Aber Ralf ist ein Sonderfall. Um herauszufinden, was mit den Autofahrern los ist, gehe ich durch mein Viertel und spreche jene an, die aus einem dreckigen Fahrzeug steigen. "Na ja, ich habe mir einen Wagen zugelegt", sagt der eine. "Abwrackprämie und so. Da habe ich zwar was gespart, aber gleichzeitig viel zu viel ausgegeben. Schön blöd war das. Jetzt muss ich halt bei der Sauberkeit sparen." Und eine selbstbewusste Dame meint: "Der Dreck ist mir doch egal. Die Karre fährt doch." Ja, es gibt einen Mentalitätswandel. Was früher Fetisch war, ist heute vor allem Fortbewegungsmittel. Demnach dürfen Fahrzeuge im 21. Jahrhundert auch dreckig sein. Ist das nicht ein gutes Thema für eine sozialwissenschaftliche Doktorarbeit? Auch ohne Forschung wissen wir: Die Reinigung des Autos wird immer häufiger dem Regen überlassen, und wenn zwei Wochen lang die Sonne scheint und der Wagen staubig wird, ist das auch nicht weiter schlimm.

Die Waschstraßenbetreiber müssen sich allerdings nach neuer Kundschaft umsehen, was gar nicht so einfach ist: Die britische Firma THI Dogwash soll eine Hundewaschstraße an einen Hamburger Tankstellenbetreiber verkauft haben. Insbesondere an regenreichen Tagen, wenn Mutter Natur die Fahrzeuge säubert und die Kundschaft auf professionelle Hilfe verzichtet, sollen jetzt die stinkenden Fiffis für den Umsatz sorgen. Das ist clever. Selbst wenn die Deutschen ihr Auto nicht mehr lieben, die Gefühle für den bellenden Vierbeiner werden sich ja wohl nicht ändern.

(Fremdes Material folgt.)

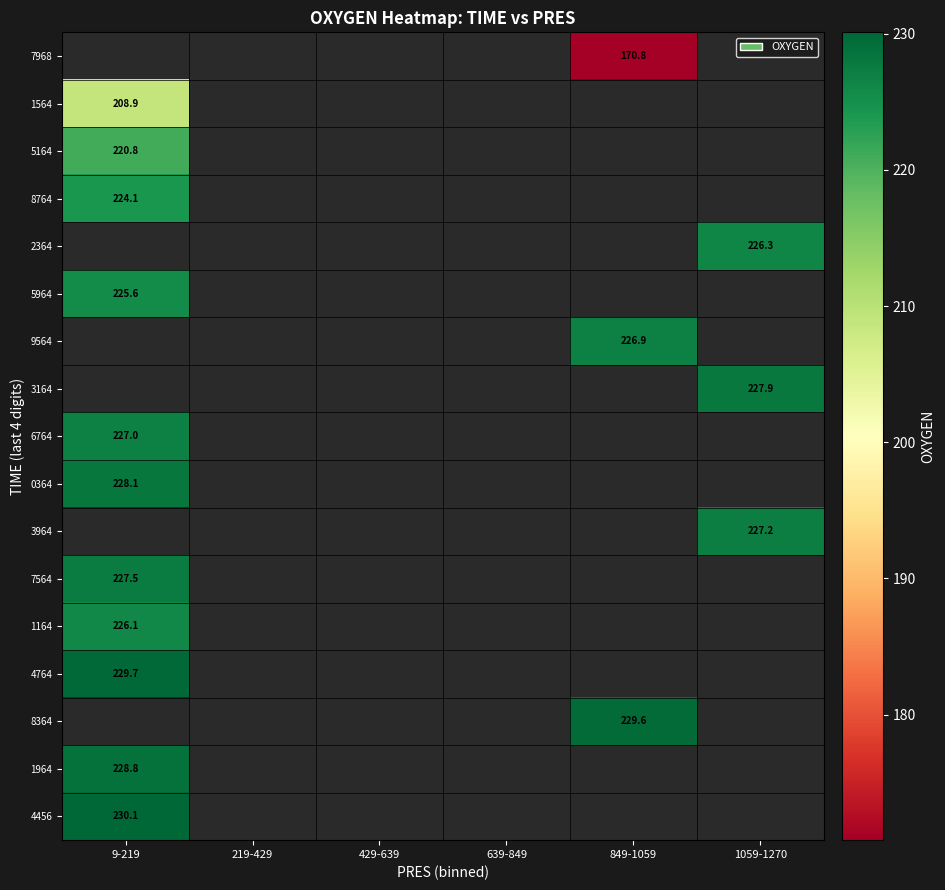

Which category has the highest value across all series?

9-219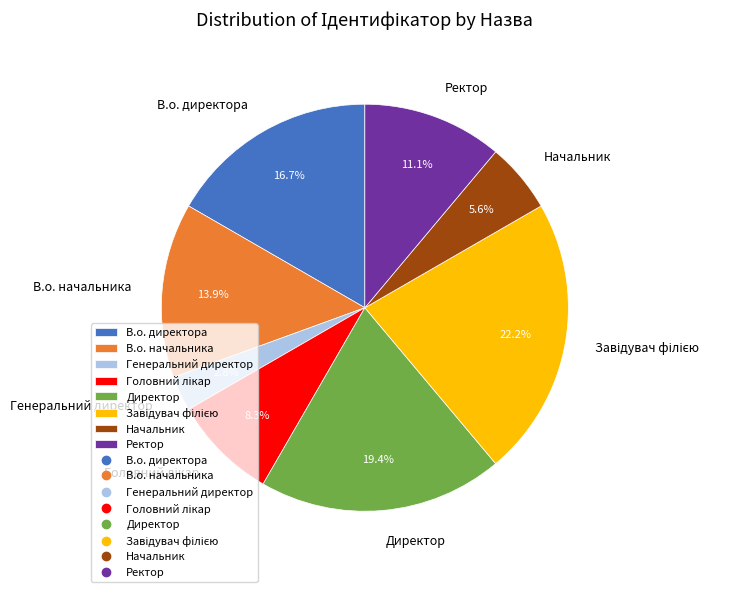

Which has a higher value, В.о. директора or В.о. начальника?

В.о. директора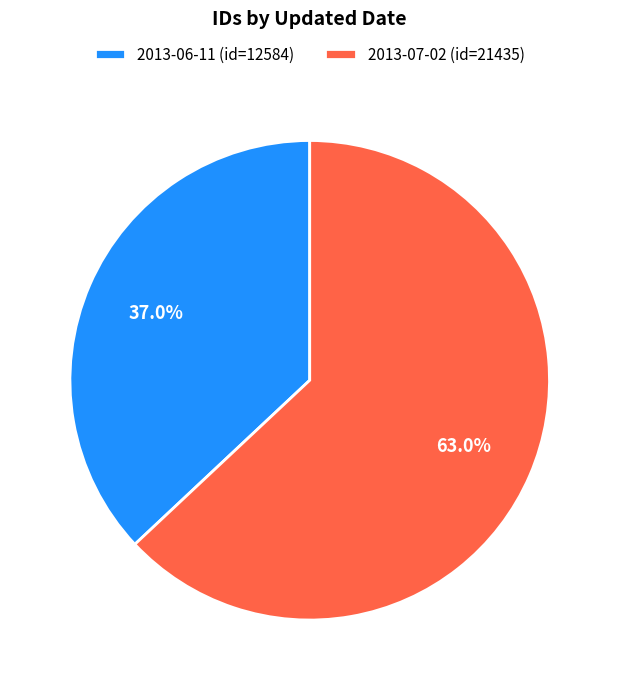

Is it true that 2013-07-02 is 63% of the pie?

True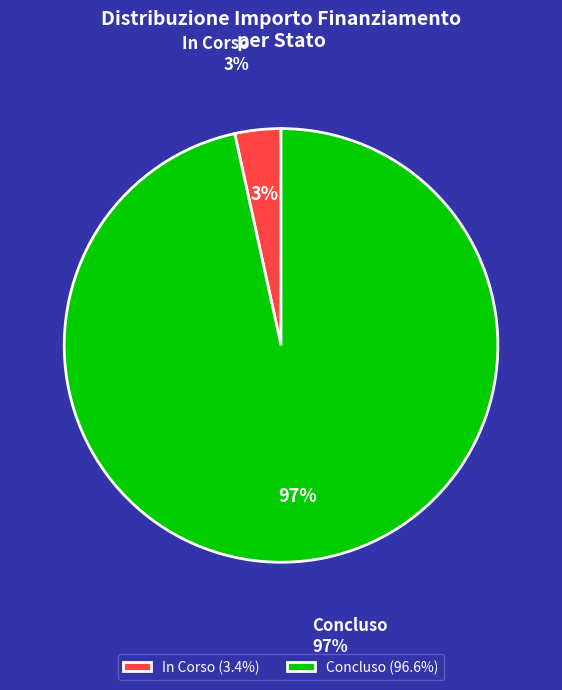

Is there a majority slice in this chart?

Yes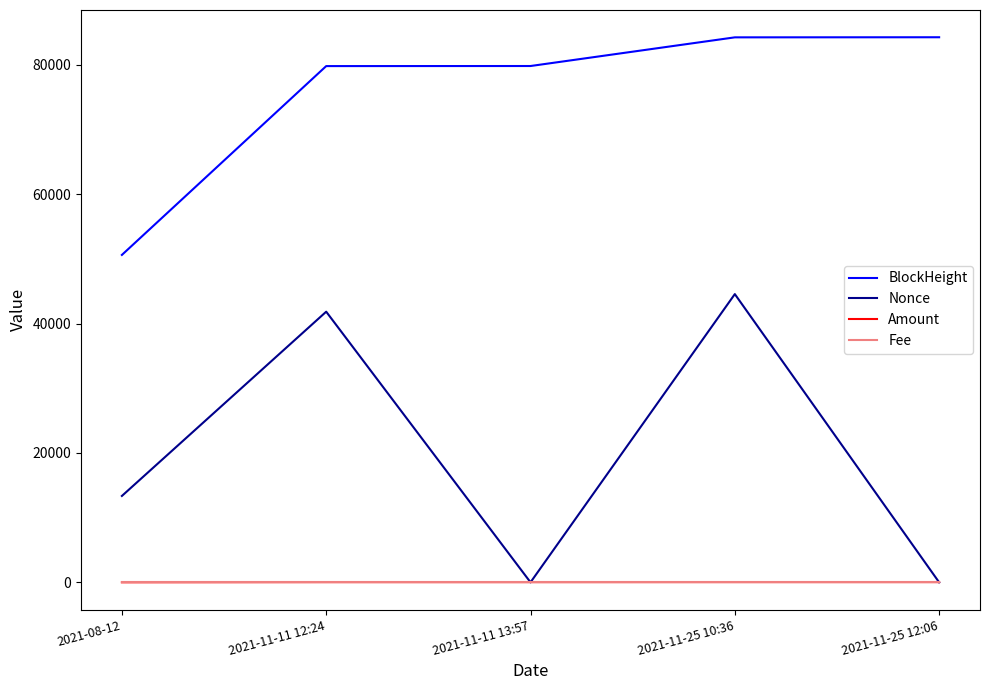

What is the total value across all series at 2021-11-11 12:24?

121636.0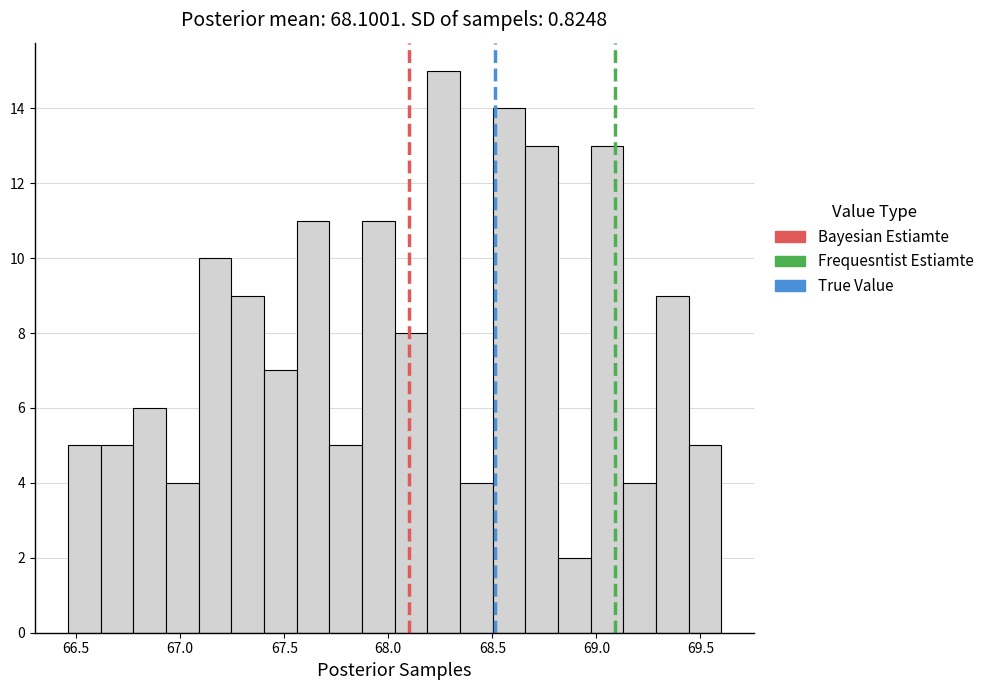

Read against the x-axis, roughly where is the centre of the tallest bar?

68.25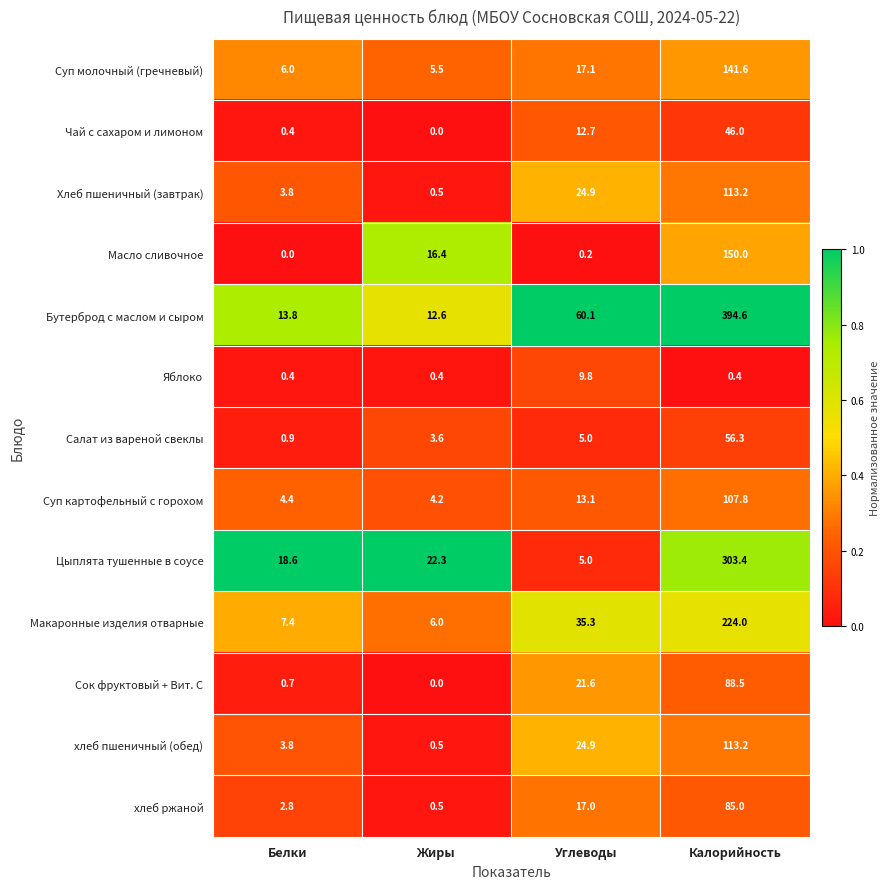

The Масло сливочное series shows 16.4 at Жиры. True or false?

True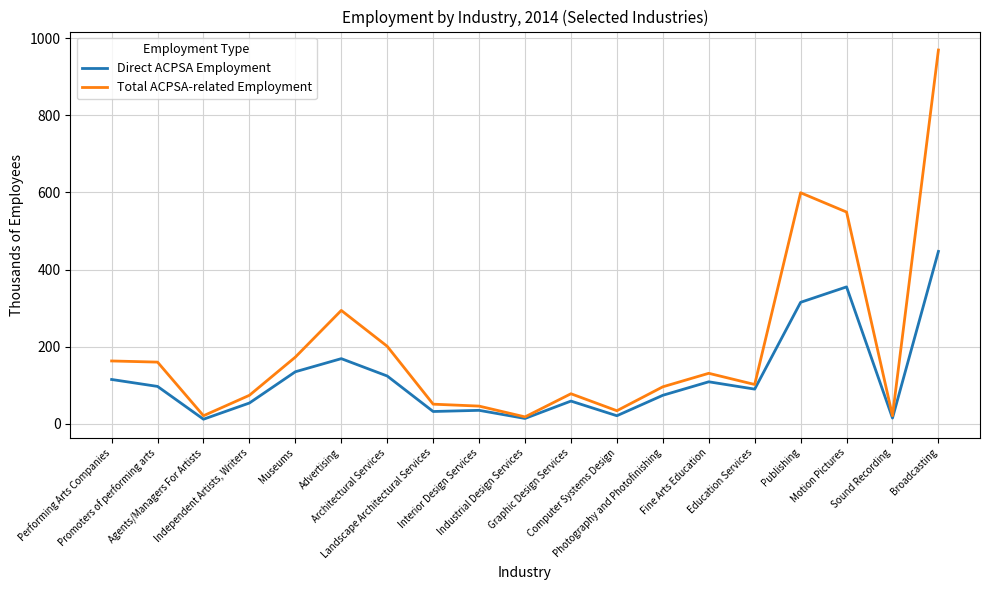

Which series has the widest spread of values?

Total ACPSA-related Employment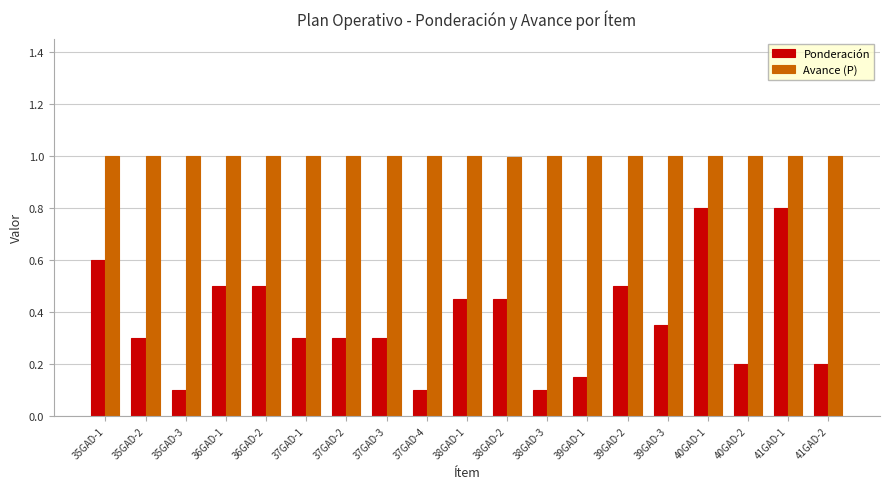

At 37GAD-2, list the series in order from smallest to largest.

Ponderación, Avance (P)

THI Dogwash sieht übrigens aus wie eine Kombination aus Mikrowelle und Babywanne. Auf Bildern sind diverse Schläuche und große Schaltflächen zu erkennen. Ob in dem Gerät auch Katzen und Vögel geduscht werden können?

In England, wo die Mehrheit der Bevölkerung kein Geld mehr für ein eigenes Auto hat, ist die Anlage ein Renner. Dort gibt es Waschanlagen nur noch für Wauwaus. Die Frage ist: Wann haben wir in Deutschland englische Verhältnisse?